-- Фрагмент документа --
※ ※ ※

О 1968 ГОДЕ, ГОДАРЕ И ТРЮФФО

IE Откуда у тебя такой интерес к 1968 году? Меня в Перми спросили, что в спектакле «Пермские боги» означает 1968 год (он зачитывается из книги отзывов). Я не нашел, что ответить, и сразу вспомнил твой спектакль «1968. Новый мир»…

Это просто совпало. В «Пермских богах» 1968 год ничего не значит как именно 1968 год, там он возникает рандомно наряду с 1930-ми или 2010-ми. Отрывки из книги отзывов и интервью существуют в ситуации случайности. Что попалось, что зазвучало в наушниках, то и читается. Актеры до сих пор продолжают брать интервью, включать их в спектакль и потом те, что из них звучат в плеере, те и транслируют. Тоже самое с отзывами. Наверное, случайно попался. Но там их много, там и за 30-е годы есть, и за нулевые.

※ ※ ※

-- Исходные данные --
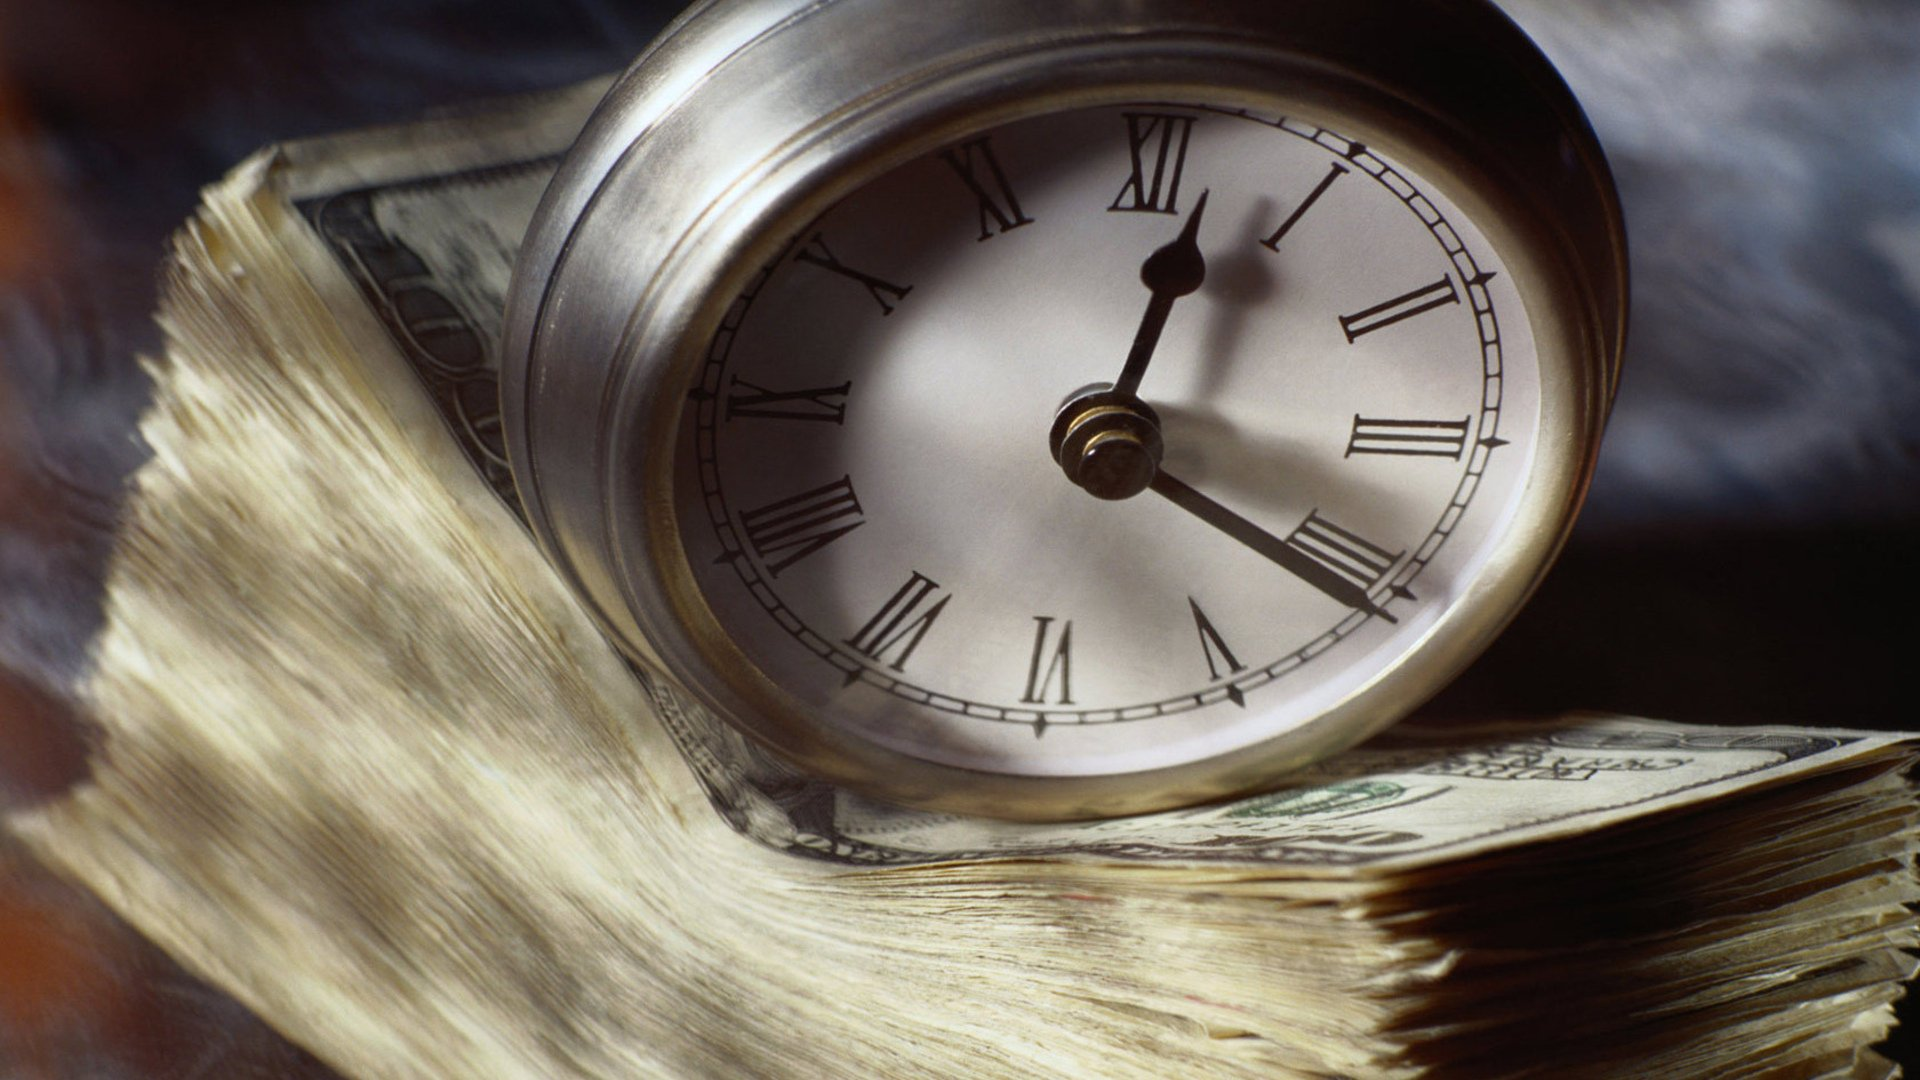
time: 12:20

※ ※ ※

-- Задание и требования --
Пожалуйста, перепишите без изменений отрывок из фрагмента о 1968 годе: от «IE Откуда у тебя» до «и за нулевые.» включительно.

-- Полный ответ --
IE Откуда у тебя такой интерес к 1968 году? Меня в Перми спросили, что в спектакле «Пермские боги» означает 1968 год (он зачитывается из книги отзывов). Я не нашел, что ответить, и сразу вспомнил твой спектакль «1968. Новый мир»…

Это просто совпало. В «Пермских богах» 1968 год ничего не значит как именно 1968 год, там он возникает рандомно наряду с 1930-ми или 2010-ми. Отрывки из книги отзывов и интервью существуют в ситуации случайности. Что попалось, что зазвучало в наушниках, то и читается. Актеры до сих пор продолжают брать интервью, включать их в спектакль и потом те, что из них звучат в плеере, те и транслируют. Тоже самое с отзывами. Наверное, случайно попался. Но там их много, там и за 30-е годы есть, и за нулевые.